Work and love have gone hand in hand in many other ways at Beth Hunt Calligraphy. Hunt said one of her favorite pieces of work was a love letter commissioned by a husband for his wife for their 50th wedding anniversary. Since this is the “golden anniversary,” Hunt wrote the letter in gold ink.
“The man still keeps up with me and my work, which is so special,” Hunt said. “He reached out to me after to thank me and told me that his wife cried when he read it to her. I actually met her for the first time a few weeks ago, and the hug that she gave me left me with an indescribable feeling.”
But the creativity doesn’t stop there. When Hunt is at home, she spends her time with husband, Will, and two children, William, 4, and Annabelle, 2.
The home has a light gray exterior and dark blue shutters. Inside, the house has a traditional French design and an upscale, chic feeling. Hunt’s taste is exemplified throughout, as a paralleled continuation of her office.
Aside from the occasional toy or child-size Ole Miss football helmet on the ground, it all flows. It all matches. It’s all very “Beth.”
A long wooden dining table with a glamorous chandelier hanging overhead is where Hunt works on her calligraphy and designs when she is at home. A lot of times, one or both of her children will sit in a chair next to her, mimicking her movements with their own piece of paper and a pen or crayon.
Her two children have already shown similar interests in creative paths, including a bunch of family crafts, coloring and drawing.

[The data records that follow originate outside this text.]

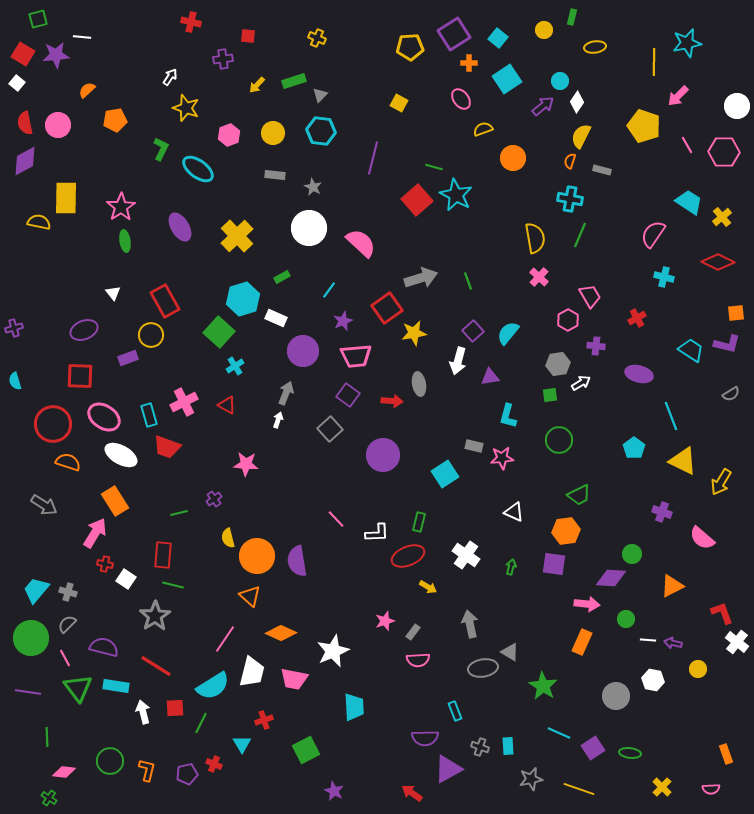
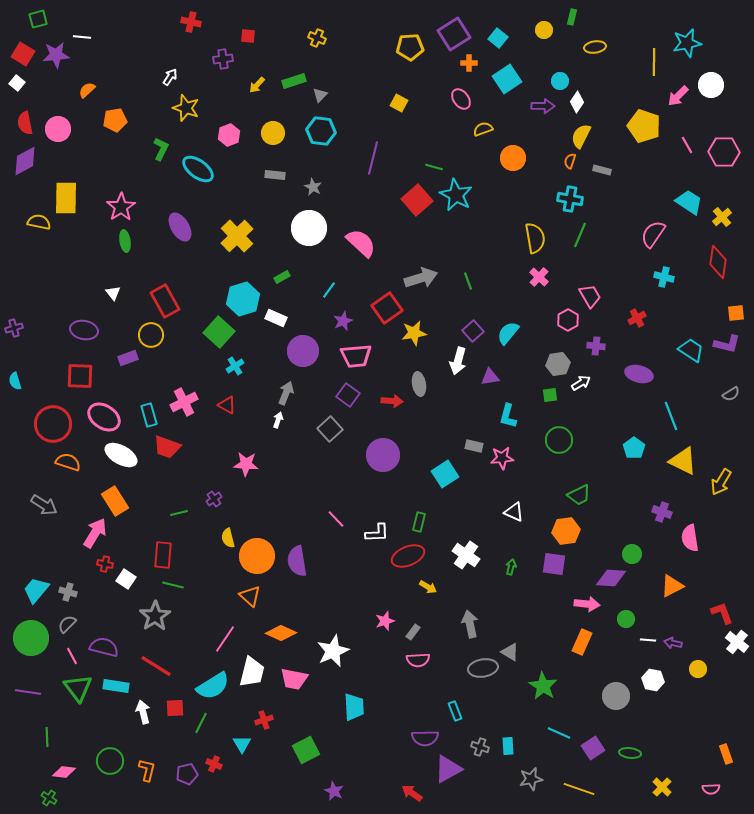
purple arrow at (543, 106): rotated 40 degrees clockwise
white circle at (737, 106): moved 26 px left, 21 px up
pink circle at (58, 125): moved 4 px down
red diamond at (718, 262): rotated 72 degrees clockwise
purple ellipse at (84, 330): rotated 32 degrees clockwise
pink semicircle at (702, 538): moved 12 px left; rotated 40 degrees clockwise
pink line at (65, 658): moved 7 px right, 2 px up
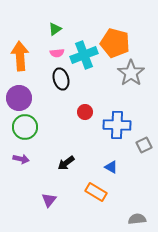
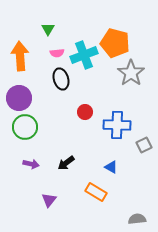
green triangle: moved 7 px left; rotated 24 degrees counterclockwise
purple arrow: moved 10 px right, 5 px down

“William drew on the walls in our house not long ago, and I left it up there for a few weeks because I didn’t want to discourage him from being creative,” she said. “I think a lot of people thought I was crazy.”
With in-laws residing in Oxford and parents and brothers that frequently visit, the Hunt household is rarely quiet. The home is constantly radiating with love and laughter, and occasionally her father-in-law’s famous macarons.
“The way she takes care of her kids and loves them both unconditionally is something I really admire,” said Strange, who has also worked with Beth a lot at her home. “Anyone can see that she would do anything and everything to make them happy. They come first.”